◆ Work task
Each line that has the string "SQUARE" must be copied from the records below.

◆ Stored data

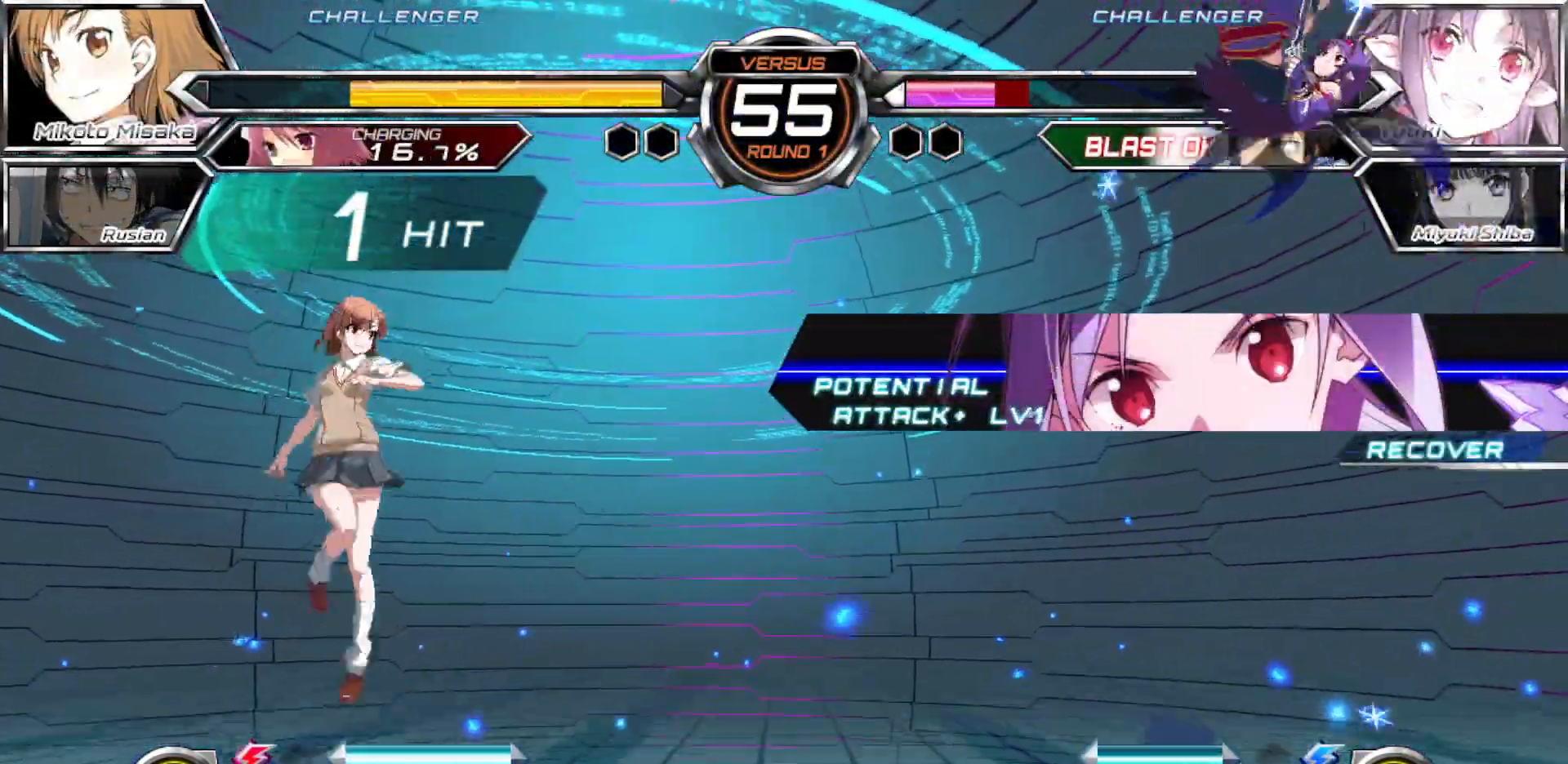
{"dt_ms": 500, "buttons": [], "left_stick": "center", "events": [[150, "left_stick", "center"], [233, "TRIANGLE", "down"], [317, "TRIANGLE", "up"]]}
--
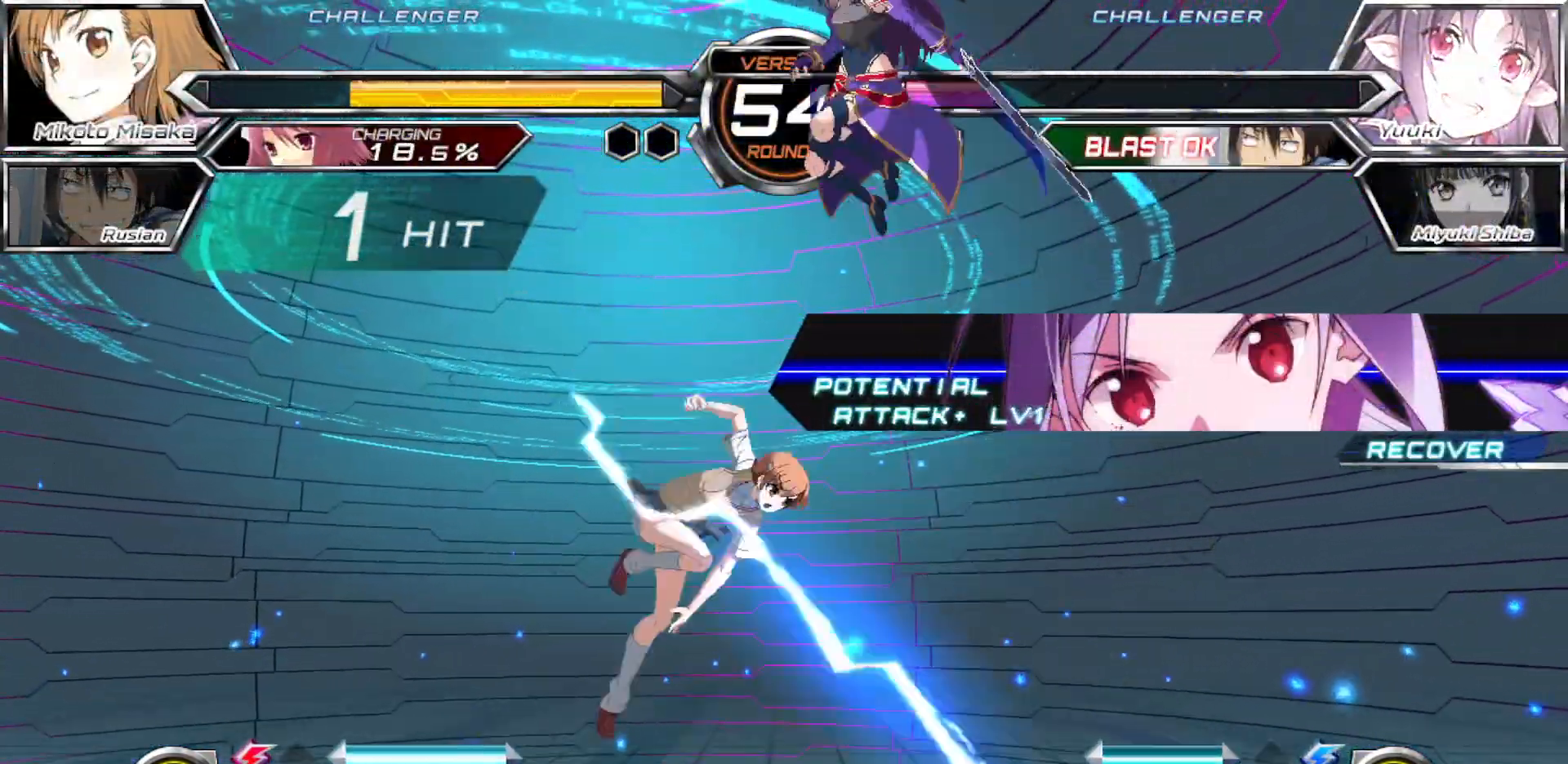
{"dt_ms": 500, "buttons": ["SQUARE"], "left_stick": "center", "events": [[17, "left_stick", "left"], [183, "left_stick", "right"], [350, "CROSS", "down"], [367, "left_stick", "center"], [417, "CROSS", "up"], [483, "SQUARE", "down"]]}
...
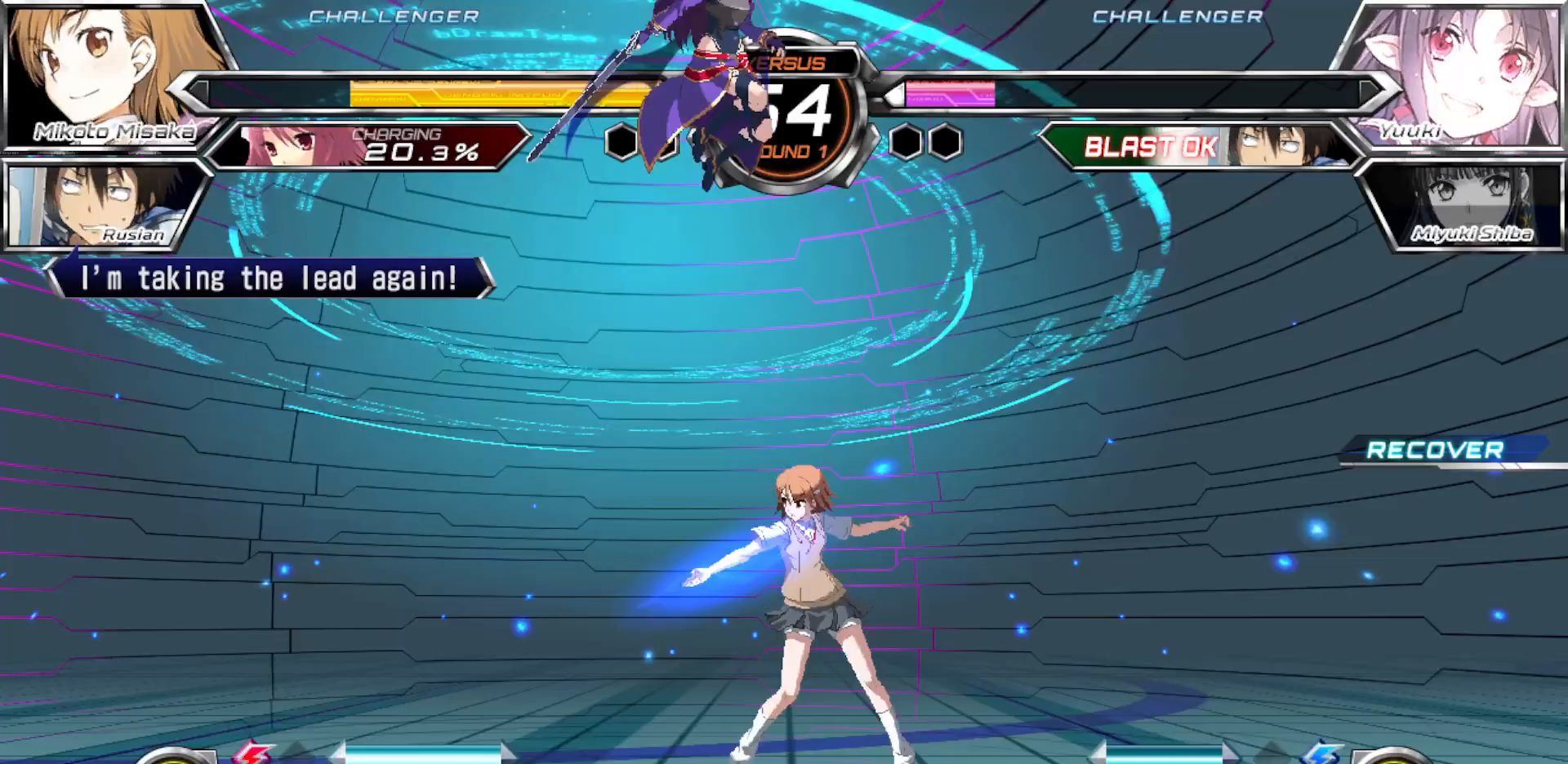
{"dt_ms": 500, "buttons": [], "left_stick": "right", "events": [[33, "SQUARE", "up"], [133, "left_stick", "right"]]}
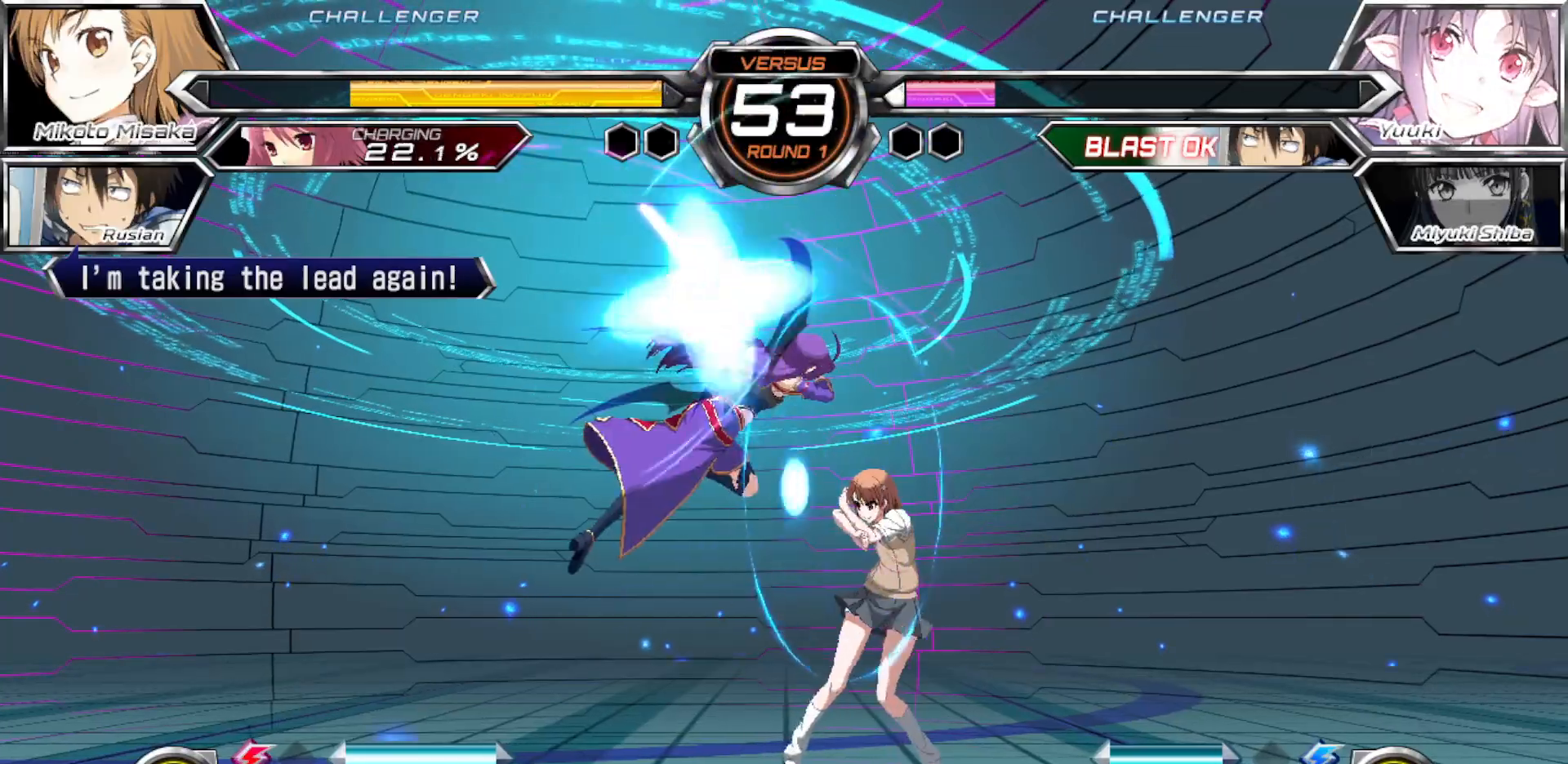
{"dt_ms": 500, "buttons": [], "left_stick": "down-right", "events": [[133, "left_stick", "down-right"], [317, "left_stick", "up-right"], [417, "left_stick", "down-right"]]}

◆ Response
{"dt_ms": 500, "buttons": ["SQUARE"], "left_stick": "center", "events": [[17, "left_stick", "left"], [183, "left_stick", "right"], [350, "CROSS", "down"], [367, "left_stick", "center"], [417, "CROSS", "up"], [483, "SQUARE", "down"]]}
{"dt_ms": 500, "buttons": [], "left_stick": "right", "events": [[33, "SQUARE", "up"], [133, "left_stick", "right"]]}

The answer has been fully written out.